- _YOUR INSTRUCTIONS_
Write every line below out again, exactly as given, but leave out the pictures.

----

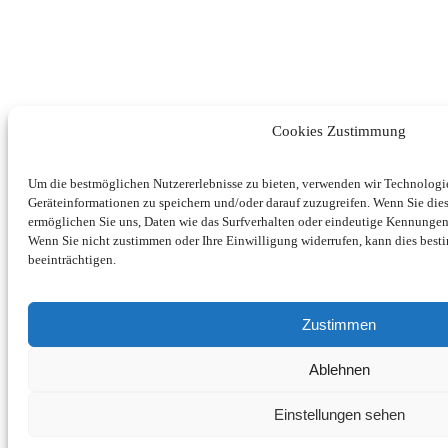
Cookies Zustimmung
Um die bestmöglichen Nutzererlebnisse zu bieten, verwenden wir Technolog
Geräteinformationen zu speichern und/oder darauf zuzugreifen. Wenn Sie di
ermöglichen Sie uns, Daten wie das Surfverhalten oder eindeutige Kennungen 
Wenn Sie nicht zustimmen oder Ihre Einwilligung widerrufen, kann dies be
beeinträchtigen.
Zustimmen
Ablehnen
Einstellungen sehen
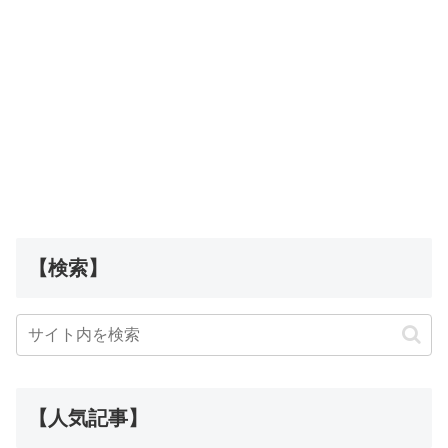
【検索】
【人気記事】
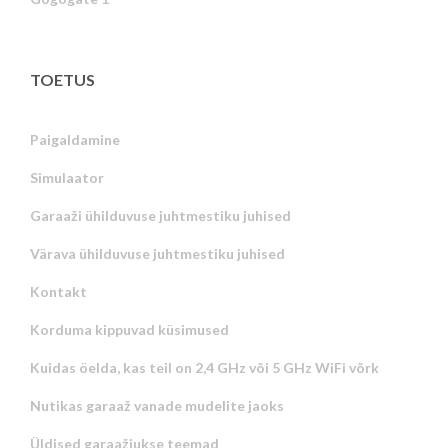
TOETUS
Paigaldamine
Simulaator
Garaaži ühilduvuse juhtmestiku juhised
Värava ühilduvuse juhtmestiku juhised
Kontakt
Korduma kippuvad küsimused
Kuidas öelda, kas teil on 2,4 GHz või 5 GHz WiFi võrk
Nutikas garaaž vanade mudelite jaoks
Üldised garaažiukse teemad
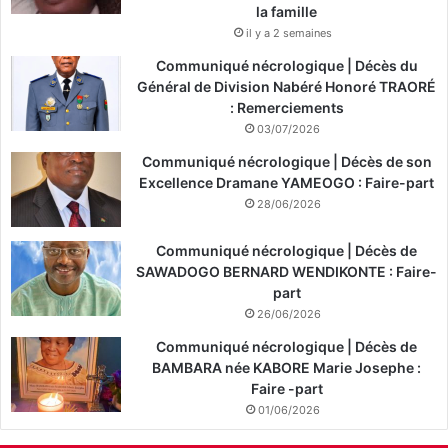
la famille
il y a 2 semaines
Communiqué nécrologique | Décès du
Général de Division Nabéré Honoré TRAORÉ
: Remerciements
03/07/2026
Communiqué nécrologique | Décès de son
Excellence Dramane YAMEOGO : Faire-part
28/06/2026
Communiqué nécrologique | Décès de
SAWADOGO BERNARD WENDIKONTE : Faire-
part
26/06/2026
Communiqué nécrologique | Décès de
BAMBARA née KABORE Marie Josephe :
Faire -part
01/06/2026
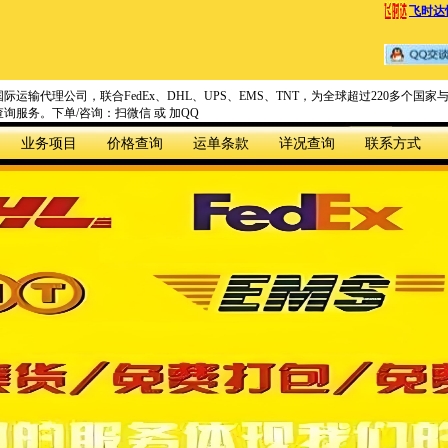
飞时达
际运输代理公司，联合FedEx、DHL、UPS、EMS、TNT，为全球超过220多个
询服务。下单/咨询：扫微信 或 加QQ
业务项目
价格查询
运单条款
详况查询
联系方式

----

- _TASK ANSWER_
Cookies Zustimmung
Um die bestmöglichen Nutzererlebnisse zu bieten, verwenden wir Technolog
Geräteinformationen zu speichern und/oder darauf zuzugreifen. Wenn Sie di
ermöglichen Sie uns, Daten wie das Surfverhalten oder eindeutige Kennungen 
Wenn Sie nicht zustimmen oder Ihre Einwilligung widerrufen, kann dies be
beeinträchtigen.
Zustimmen
Ablehnen
Einstellungen sehen
【検索】
【人気記事】
TOETUS
Paigaldamine
Simulaator
Garaaži ühilduvuse juhtmestiku juhised
Värava ühilduvuse juhtmestiku juhised
Kontakt
Korduma kippuvad küsimused
Kuidas öelda, kas teil on 2,4 GHz või 5 GHz WiFi võrk
Nutikas garaaž vanade mudelite jaoks
Üldised garaažiukse teemad
la famille
il y a 2 semaines
Communiqué nécrologique | Décès du
Général de Division Nabéré Honoré TRAORÉ
: Remerciements
03/07/2026
Communiqué nécrologique | Décès de son
Excellence Dramane YAMEOGO : Faire-part
28/06/2026
Communiqué nécrologique | Décès de
SAWADOGO BERNARD WENDIKONTE : Faire-
part
26/06/2026
Communiqué nécrologique | Décès de
BAMBARA née KABORE Marie Josephe :
Faire -part
01/06/2026
飞时达
际运输代理公司，联合FedEx、DHL、UPS、EMS、TNT，为全球超过220多个
询服务。下单/咨询：扫微信 或 加QQ
业务项目
价格查询
运单条款
详况查询
联系方式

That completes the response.